* **Exercise passage**:
++++++++

Tango 2: Aligning Diffusion-based Text-to-Audio Generative Models through Direct Preference Optimization
🎵 We developed Tango 2 building upon Tango for text-to-audio generation. Tango 2 was initialized with the Tango-full-ft checkpoint and underwent alignment training using DPO on audio-alpaca, a pairwise text-to-audio preference dataset. Tango-2-full was trained on an extended version of Audio-alpaca 🎶
Code
Our code is released here: https://github.com/declare-lab/tango
Please follow the instructions in the repository for installation, usage and experiments.
Quickstart Guide
Download the Tango 2 model and generate audio from a text prompt:
import IPython
import soundfile as sf
from tango import Tango
tango = Tango("declare-lab/tango2-full")
prompt = "An audience cheering and clapping"
audio = tango.generate(prompt)
sf.write(f"{prompt}.wav", audio, samplerate=16000)
IPython.display.Audio(data=audio, rate=16000)
The model will be automatically downloaded and saved in cache. Subsequent runs will load the model directly from cache.

++++++++

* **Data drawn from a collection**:
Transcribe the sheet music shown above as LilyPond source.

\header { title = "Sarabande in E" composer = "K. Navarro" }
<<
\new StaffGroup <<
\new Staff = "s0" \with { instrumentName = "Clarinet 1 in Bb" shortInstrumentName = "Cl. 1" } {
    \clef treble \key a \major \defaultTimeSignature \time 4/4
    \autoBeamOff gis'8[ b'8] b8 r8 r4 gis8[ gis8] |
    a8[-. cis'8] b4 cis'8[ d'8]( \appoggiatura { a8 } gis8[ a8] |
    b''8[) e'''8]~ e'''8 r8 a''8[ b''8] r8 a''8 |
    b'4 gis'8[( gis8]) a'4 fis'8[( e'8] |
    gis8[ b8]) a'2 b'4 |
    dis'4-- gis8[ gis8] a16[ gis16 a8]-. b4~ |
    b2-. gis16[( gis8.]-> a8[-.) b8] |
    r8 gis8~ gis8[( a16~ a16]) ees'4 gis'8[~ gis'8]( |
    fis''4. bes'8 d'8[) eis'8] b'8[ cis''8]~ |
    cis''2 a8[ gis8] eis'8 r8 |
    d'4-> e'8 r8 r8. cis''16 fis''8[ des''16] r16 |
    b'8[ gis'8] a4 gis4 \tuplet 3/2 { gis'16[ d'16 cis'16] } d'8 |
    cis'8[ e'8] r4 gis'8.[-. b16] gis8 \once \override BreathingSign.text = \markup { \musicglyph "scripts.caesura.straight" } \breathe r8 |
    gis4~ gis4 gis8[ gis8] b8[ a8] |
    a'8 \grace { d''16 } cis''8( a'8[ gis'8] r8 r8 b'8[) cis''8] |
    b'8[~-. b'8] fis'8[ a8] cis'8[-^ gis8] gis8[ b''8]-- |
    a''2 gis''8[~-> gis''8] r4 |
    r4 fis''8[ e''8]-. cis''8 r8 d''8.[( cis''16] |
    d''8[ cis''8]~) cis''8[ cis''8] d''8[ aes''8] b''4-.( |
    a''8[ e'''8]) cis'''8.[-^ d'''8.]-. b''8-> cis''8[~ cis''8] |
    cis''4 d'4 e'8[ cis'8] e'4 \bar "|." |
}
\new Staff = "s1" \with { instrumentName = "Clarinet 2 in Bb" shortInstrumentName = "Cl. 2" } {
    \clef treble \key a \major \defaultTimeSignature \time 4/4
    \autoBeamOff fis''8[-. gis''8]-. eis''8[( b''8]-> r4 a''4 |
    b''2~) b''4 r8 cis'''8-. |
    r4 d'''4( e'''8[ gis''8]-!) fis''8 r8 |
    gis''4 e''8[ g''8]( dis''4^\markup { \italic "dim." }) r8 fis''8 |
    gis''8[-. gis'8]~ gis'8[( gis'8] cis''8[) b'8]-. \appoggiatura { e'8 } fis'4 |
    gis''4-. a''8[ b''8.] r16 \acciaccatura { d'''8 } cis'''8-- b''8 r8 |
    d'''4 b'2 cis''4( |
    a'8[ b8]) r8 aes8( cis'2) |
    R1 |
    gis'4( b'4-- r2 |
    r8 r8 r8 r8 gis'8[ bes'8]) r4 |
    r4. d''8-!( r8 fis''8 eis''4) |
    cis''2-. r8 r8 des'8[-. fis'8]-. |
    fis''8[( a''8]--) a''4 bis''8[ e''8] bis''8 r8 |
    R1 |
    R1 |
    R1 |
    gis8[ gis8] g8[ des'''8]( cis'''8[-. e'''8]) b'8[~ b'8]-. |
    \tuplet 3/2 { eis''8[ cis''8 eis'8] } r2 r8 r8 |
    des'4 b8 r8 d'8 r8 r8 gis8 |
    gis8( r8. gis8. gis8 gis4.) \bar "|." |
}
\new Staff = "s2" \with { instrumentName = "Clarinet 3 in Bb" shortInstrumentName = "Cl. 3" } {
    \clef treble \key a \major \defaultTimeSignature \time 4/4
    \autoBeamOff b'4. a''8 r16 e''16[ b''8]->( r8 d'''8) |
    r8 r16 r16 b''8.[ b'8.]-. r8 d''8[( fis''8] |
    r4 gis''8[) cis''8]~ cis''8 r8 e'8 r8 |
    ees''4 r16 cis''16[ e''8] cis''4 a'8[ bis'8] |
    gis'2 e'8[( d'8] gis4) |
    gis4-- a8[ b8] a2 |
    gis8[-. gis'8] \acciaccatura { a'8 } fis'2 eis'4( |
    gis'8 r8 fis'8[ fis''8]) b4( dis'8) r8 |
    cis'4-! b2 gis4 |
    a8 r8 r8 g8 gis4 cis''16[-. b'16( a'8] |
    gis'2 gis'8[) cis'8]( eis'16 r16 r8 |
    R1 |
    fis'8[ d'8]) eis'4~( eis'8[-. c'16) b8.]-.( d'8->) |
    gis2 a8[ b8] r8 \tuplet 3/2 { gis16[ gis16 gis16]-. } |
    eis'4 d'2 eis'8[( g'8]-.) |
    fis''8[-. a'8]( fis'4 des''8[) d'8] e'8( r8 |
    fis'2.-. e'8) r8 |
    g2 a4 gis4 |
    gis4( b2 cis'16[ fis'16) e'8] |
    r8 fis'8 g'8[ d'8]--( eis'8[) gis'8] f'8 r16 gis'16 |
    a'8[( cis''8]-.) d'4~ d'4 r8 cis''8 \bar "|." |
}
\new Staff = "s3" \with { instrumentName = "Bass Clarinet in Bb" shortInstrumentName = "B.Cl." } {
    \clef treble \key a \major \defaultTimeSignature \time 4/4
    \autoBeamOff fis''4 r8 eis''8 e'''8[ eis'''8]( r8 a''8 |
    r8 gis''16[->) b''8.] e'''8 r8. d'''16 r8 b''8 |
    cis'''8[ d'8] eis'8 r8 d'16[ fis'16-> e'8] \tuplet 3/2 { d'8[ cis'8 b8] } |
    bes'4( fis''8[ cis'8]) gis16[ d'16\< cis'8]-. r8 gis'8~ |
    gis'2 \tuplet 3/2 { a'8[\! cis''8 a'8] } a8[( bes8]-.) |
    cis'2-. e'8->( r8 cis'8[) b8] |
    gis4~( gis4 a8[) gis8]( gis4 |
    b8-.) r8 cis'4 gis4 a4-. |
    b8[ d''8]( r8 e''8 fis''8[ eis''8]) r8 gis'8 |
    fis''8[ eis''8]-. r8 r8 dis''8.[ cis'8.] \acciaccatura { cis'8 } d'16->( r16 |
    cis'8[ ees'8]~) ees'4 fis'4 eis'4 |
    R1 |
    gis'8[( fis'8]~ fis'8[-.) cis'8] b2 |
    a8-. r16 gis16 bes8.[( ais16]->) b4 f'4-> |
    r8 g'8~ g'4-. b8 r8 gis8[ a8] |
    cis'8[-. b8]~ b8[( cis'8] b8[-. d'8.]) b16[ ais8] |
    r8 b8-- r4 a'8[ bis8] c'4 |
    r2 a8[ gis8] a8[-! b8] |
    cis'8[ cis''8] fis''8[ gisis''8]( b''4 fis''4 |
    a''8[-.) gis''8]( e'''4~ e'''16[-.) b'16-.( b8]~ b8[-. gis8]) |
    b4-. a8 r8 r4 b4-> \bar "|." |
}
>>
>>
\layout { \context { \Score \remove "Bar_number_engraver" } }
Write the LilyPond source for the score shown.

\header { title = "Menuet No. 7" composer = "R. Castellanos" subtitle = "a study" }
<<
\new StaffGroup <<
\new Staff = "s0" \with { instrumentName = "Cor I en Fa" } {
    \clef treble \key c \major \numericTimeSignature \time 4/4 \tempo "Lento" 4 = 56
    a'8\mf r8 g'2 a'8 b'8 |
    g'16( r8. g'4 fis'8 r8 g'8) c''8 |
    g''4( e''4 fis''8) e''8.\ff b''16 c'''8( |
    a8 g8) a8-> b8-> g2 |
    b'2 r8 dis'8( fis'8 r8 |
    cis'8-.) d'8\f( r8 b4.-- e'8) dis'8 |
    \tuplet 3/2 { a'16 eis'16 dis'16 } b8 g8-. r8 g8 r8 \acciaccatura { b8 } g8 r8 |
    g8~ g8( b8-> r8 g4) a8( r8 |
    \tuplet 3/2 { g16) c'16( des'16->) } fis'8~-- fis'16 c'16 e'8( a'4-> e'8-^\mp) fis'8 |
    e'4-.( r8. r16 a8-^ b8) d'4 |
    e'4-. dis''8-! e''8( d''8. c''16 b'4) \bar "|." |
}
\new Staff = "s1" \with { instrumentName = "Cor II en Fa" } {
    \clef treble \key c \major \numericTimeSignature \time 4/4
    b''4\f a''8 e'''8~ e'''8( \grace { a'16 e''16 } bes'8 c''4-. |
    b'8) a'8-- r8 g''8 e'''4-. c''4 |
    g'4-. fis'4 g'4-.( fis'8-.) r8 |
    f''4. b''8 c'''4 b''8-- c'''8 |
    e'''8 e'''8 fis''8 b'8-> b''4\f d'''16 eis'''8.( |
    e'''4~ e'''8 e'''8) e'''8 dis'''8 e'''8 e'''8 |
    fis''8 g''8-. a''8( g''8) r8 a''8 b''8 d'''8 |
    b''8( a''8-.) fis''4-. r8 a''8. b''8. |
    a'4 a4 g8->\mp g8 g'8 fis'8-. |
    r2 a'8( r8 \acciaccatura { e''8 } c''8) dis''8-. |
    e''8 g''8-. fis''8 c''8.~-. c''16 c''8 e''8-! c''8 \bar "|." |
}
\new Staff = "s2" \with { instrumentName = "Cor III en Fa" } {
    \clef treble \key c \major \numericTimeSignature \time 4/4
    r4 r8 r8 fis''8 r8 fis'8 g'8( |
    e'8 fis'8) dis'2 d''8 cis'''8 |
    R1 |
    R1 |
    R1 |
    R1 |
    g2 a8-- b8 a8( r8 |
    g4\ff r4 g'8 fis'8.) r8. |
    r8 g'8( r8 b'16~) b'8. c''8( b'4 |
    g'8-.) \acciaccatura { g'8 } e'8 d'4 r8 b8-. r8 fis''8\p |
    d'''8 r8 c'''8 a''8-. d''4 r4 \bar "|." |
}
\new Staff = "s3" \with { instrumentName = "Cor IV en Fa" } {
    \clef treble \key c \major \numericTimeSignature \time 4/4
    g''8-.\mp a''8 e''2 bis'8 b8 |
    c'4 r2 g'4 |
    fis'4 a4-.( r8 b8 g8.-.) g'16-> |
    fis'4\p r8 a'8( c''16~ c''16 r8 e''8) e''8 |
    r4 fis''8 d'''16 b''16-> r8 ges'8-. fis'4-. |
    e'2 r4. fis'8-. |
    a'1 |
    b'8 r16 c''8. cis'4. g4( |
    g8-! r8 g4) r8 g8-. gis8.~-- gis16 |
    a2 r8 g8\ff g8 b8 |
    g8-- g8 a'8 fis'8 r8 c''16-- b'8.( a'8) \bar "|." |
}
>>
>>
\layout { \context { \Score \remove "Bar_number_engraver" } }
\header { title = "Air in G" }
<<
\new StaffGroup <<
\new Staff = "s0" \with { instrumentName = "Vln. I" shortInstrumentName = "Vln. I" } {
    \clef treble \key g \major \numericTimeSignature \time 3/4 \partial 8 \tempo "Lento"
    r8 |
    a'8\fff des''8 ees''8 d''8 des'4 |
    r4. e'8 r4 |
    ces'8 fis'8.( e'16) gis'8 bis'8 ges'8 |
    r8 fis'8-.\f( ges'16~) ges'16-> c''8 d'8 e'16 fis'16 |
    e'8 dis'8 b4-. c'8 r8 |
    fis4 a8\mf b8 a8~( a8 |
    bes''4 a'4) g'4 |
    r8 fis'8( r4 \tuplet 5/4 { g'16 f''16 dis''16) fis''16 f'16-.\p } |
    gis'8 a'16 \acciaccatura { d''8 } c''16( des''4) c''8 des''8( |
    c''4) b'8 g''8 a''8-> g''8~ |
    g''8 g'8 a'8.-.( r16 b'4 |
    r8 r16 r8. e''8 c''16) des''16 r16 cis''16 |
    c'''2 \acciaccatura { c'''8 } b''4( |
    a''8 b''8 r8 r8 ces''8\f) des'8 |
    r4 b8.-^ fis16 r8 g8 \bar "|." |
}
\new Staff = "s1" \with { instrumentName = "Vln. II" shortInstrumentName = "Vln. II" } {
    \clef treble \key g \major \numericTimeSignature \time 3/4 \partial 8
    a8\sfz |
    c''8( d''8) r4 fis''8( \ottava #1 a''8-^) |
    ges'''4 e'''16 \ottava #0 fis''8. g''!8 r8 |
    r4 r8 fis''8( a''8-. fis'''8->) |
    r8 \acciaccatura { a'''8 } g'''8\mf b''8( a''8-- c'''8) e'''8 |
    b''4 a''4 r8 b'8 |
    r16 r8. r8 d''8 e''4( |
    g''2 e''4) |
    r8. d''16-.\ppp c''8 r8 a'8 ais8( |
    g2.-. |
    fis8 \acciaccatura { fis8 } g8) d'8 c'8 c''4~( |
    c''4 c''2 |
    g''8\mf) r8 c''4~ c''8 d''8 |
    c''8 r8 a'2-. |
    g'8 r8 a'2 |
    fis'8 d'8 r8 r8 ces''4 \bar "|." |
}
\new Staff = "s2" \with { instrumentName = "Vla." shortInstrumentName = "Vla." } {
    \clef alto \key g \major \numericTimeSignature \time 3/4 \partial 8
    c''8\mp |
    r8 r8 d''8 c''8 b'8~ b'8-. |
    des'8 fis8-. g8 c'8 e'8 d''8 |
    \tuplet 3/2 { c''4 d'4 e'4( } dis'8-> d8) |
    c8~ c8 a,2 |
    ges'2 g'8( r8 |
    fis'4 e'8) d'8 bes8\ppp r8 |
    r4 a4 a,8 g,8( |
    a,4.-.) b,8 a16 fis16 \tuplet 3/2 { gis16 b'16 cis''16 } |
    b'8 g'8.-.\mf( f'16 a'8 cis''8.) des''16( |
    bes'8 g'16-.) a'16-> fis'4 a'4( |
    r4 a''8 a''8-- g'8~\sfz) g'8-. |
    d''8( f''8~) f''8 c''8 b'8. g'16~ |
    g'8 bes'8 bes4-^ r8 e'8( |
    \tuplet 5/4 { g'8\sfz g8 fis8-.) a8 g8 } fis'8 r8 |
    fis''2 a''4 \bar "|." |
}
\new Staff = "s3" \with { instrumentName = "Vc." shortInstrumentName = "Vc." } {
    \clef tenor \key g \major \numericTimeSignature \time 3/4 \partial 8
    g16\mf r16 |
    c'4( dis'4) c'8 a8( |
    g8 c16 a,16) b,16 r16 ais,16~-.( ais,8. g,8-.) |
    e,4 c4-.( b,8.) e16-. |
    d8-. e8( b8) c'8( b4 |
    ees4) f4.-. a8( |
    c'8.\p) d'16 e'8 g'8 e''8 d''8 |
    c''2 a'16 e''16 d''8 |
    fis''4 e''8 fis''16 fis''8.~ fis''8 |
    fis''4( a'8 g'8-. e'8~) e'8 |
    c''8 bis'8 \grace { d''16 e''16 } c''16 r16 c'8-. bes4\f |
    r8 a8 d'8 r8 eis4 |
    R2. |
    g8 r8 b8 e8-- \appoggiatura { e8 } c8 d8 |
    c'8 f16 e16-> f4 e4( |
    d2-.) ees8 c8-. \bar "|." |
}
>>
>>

++++++++

* **Exercise 1**:
Do these statements agree with the Tango 2 page? For each one, answer yes or no and quote the words of the page that decide it.
(a) Tango 2 was initialized with the Tango-full-ft checkpoint.
(b) The quickstart example writes its audio file at a sample rate of 44100.
(c) The model has to be downloaded again every time it is run.
* **Exercise 2**: Reproduce the stretch of the Tango 2 page from "Tango 2: Aligning" through "audio = tango.generate(prompt)".
The entries are separate material, apart from the Tango 2 page.

* **Answer space 1**:
(a) Yes: "Tango 2 was initialized with the Tango-full-ft checkpoint"
(b) No: "sf.write(f"{prompt}.wav", audio, samplerate=16000)"
(c) No: "Subsequent runs will load the model directly from cache."

* **Answer space 2**:
Tango 2: Aligning Diffusion-based Text-to-Audio Generative Models through Direct Preference Optimization
🎵 We developed Tango 2 building upon Tango for text-to-audio generation. Tango 2 was initialized with the Tango-full-ft checkpoint and underwent alignment training using DPO on audio-alpaca, a pairwise text-to-audio preference dataset. Tango-2-full was trained on an extended version of Audio-alpaca 🎶
Code
Our code is released here: https://github.com/declare-lab/tango
Please follow the instructions in the repository for installation, usage and experiments.
Quickstart Guide
Download the Tango 2 model and generate audio from a text prompt:
import IPython
import soundfile as sf
from tango import Tango
tango = Tango("declare-lab/tango2-full")
prompt = "An audience cheering and clapping"
audio = tango.generate(prompt)